One of the standout pieces was an 18th-century-inspired Bordeaux soldier’s coat, ruffled sleeves and all, grounding the collection in historical sensibility. This sense of history and textural contrasts in sensual blues, reds and salmons embodied Van Noten’s legacy. Pastel tones played against flashes of gold, high-waisted skirts embraced femininity, and upturned shirt necks added a touch of whimsy.

For all its elegance, the collection echoed familiar critiques of Van Noten’s recent works: a tension between spectacle and subtlety, where the drama of their presentation can occasionally overshadow the clothes themselves. Yet, as the pieces paraded down the runway, each garment – whether steeped in nostalgia or pushing the boundaries of modern design – proved Van Noten’s guiding philosophy: style over fashion.

Rabanne delivers incongruity and joy

Julien Dossena’s latest Paco Rabanne offering was a paradox. Model Gigi Hadid kicked off the show in a blue pastel-striped shirt ensemble with a striking diagonal cut and unexpected skorts, setting the tone for a collection defined by its unpredictable mix of ideas. Oversized, big-shouldered jackets soon took over the runway, injecting a sense of power dressing, while flashes of the house’s signature chain mail dresses reminded the audience of Rabanne’s unmistakable DNA.

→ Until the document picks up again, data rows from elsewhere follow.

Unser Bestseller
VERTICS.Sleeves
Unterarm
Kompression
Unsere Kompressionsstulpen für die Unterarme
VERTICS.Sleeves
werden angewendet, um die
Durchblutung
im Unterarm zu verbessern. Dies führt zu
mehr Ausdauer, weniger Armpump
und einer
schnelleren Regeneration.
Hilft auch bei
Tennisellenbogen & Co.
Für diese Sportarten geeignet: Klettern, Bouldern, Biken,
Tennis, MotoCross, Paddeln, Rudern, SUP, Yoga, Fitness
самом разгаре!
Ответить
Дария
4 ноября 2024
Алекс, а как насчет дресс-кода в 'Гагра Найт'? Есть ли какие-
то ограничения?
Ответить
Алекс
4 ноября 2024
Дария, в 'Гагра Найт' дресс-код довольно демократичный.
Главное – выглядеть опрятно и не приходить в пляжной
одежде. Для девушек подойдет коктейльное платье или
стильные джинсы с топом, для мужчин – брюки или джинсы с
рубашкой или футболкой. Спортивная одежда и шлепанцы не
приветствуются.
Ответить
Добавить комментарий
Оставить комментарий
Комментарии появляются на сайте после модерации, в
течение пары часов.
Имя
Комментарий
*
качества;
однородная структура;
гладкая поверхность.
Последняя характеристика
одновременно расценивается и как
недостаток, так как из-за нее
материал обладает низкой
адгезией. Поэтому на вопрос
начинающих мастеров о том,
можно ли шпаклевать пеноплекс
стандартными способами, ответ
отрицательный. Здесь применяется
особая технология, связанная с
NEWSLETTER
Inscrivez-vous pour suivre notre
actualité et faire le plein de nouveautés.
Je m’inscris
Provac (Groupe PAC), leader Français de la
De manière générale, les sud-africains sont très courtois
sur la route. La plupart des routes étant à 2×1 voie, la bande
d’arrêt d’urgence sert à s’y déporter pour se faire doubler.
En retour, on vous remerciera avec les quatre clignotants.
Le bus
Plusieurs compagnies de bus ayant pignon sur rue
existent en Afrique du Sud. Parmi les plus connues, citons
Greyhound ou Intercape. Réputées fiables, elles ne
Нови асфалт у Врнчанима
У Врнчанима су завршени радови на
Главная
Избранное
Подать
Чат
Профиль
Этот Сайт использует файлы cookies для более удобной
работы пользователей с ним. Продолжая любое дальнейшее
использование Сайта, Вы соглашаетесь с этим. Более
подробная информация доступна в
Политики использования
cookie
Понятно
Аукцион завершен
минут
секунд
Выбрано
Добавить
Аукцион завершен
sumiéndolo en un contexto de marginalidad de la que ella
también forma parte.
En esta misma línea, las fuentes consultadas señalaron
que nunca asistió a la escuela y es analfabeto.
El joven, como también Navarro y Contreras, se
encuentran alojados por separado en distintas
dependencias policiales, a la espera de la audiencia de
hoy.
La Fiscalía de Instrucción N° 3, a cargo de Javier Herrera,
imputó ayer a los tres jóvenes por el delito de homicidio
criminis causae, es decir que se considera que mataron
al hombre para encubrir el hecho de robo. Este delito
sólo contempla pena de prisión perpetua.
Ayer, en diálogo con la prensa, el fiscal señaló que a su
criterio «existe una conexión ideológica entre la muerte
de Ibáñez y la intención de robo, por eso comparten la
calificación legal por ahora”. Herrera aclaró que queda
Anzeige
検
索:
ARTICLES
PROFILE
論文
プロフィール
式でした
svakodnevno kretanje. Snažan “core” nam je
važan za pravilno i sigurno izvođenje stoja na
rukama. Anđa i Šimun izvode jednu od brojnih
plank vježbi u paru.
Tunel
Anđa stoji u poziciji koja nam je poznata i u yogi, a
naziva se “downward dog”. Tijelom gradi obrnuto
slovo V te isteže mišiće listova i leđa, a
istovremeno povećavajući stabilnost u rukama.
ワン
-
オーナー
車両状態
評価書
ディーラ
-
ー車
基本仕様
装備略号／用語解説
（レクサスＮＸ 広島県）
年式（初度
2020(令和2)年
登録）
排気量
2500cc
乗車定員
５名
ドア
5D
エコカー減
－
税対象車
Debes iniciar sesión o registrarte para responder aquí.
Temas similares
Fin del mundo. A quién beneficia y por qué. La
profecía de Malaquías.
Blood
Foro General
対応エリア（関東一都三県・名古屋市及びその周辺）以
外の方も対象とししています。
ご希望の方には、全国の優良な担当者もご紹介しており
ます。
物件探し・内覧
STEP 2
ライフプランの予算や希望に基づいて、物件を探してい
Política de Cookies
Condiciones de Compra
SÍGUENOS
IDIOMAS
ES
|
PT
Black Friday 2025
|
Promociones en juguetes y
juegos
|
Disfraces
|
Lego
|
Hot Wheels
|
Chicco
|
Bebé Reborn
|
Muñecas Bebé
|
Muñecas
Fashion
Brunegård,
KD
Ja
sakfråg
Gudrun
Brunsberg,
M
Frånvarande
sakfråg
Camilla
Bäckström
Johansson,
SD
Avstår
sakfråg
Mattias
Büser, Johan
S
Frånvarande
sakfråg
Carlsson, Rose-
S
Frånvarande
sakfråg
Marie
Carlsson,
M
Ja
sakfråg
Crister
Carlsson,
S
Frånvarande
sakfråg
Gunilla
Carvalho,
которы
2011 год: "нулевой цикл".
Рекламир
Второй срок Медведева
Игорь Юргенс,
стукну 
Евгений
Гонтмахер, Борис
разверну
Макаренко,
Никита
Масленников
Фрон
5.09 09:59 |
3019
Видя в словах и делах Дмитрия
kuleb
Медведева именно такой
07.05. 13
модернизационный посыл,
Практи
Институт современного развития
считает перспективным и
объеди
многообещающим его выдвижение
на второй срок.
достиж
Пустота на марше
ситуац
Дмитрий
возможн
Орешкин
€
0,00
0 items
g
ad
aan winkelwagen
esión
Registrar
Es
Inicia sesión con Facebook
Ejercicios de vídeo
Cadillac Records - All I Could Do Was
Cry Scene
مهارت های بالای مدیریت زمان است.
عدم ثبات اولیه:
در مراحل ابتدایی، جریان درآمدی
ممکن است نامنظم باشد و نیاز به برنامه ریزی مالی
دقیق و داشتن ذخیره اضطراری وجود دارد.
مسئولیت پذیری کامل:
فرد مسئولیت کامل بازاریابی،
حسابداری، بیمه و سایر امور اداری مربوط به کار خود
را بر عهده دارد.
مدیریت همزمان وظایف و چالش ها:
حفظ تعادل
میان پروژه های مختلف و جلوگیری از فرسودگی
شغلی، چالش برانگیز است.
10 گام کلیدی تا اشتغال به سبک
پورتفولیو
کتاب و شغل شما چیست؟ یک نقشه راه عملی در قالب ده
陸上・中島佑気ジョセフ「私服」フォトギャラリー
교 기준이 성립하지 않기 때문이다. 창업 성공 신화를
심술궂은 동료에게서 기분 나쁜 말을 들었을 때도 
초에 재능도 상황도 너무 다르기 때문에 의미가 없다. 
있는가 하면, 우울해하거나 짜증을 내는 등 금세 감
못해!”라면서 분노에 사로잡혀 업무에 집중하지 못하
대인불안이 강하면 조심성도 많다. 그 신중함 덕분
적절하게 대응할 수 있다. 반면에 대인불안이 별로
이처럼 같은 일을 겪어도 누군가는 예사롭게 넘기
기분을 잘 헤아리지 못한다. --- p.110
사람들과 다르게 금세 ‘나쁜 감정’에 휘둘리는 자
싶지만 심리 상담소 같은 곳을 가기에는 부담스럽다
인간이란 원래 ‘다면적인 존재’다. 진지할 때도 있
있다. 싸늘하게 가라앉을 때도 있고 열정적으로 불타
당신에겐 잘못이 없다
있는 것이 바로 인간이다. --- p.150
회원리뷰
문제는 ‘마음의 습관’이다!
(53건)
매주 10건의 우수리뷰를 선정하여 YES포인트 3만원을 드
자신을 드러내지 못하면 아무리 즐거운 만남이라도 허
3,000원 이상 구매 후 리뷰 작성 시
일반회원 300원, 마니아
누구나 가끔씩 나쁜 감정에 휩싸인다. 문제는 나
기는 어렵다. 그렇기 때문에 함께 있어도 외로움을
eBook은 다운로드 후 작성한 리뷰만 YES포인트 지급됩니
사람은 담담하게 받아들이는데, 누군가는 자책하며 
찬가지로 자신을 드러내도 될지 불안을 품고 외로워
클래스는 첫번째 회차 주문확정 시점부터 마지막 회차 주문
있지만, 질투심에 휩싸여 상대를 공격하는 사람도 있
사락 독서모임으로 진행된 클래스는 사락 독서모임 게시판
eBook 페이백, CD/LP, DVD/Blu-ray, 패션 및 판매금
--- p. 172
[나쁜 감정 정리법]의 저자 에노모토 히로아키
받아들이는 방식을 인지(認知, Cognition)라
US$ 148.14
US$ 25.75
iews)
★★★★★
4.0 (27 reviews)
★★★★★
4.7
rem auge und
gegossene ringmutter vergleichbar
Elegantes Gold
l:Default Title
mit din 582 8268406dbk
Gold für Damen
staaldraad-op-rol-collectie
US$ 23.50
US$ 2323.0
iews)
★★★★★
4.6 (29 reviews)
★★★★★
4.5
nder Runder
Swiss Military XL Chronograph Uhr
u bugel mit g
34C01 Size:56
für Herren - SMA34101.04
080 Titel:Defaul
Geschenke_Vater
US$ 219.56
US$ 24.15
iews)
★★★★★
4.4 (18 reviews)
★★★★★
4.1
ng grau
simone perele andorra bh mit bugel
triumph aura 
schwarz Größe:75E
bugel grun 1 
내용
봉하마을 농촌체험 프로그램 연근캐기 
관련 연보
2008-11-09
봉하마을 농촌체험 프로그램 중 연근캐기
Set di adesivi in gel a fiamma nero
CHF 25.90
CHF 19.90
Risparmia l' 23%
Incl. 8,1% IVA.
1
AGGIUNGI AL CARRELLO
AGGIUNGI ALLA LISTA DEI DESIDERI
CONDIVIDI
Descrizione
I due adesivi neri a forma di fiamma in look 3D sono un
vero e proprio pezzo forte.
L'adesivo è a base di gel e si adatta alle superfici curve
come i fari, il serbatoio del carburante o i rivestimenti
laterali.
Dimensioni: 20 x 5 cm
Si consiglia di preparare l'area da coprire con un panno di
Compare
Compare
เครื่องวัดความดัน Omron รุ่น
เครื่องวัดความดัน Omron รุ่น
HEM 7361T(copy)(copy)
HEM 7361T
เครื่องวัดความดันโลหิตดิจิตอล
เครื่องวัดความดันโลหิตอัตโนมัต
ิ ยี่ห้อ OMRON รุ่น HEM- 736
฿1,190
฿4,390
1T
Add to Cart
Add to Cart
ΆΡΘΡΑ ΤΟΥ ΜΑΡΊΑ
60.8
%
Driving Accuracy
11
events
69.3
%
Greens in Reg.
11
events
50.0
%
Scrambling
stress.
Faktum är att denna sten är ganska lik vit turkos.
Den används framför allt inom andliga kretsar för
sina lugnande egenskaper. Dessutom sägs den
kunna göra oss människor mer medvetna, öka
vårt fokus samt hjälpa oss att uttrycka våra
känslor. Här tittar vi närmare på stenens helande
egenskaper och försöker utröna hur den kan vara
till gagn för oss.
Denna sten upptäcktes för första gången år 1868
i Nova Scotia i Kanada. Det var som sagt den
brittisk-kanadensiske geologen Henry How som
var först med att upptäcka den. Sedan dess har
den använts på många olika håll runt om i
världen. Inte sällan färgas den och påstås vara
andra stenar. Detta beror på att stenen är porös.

However, amid the brilliance, there were missteps. A gold gown with an awkward silhouette, too clunky to flatter, and a striped blue dress featuring an ill-conceived bow served as the low points of the evening. These pieces strayed into impracticality – an echo of critiques often leveled at Dossena’s work, where creativity sometimes sacrifices functionality. The unflattering elements highlighted how his avant-garde designs occasionally tread the impractical line, even as they push boundaries.

Yet, Dossena’s signature craftsmanship and talent for weaving in unexpected joy were undeniable. An oversized boxy tuxedo, with shimmering mermaid-like lapels, stood out, offering a moment of pure sartorial delight. It was a masterclass in Dossena’s ability to innovate, blending surrealism with wearable fashion – something he’s been praised for, even in his most experimental moments. As always with Dossena, the unexpected was expected.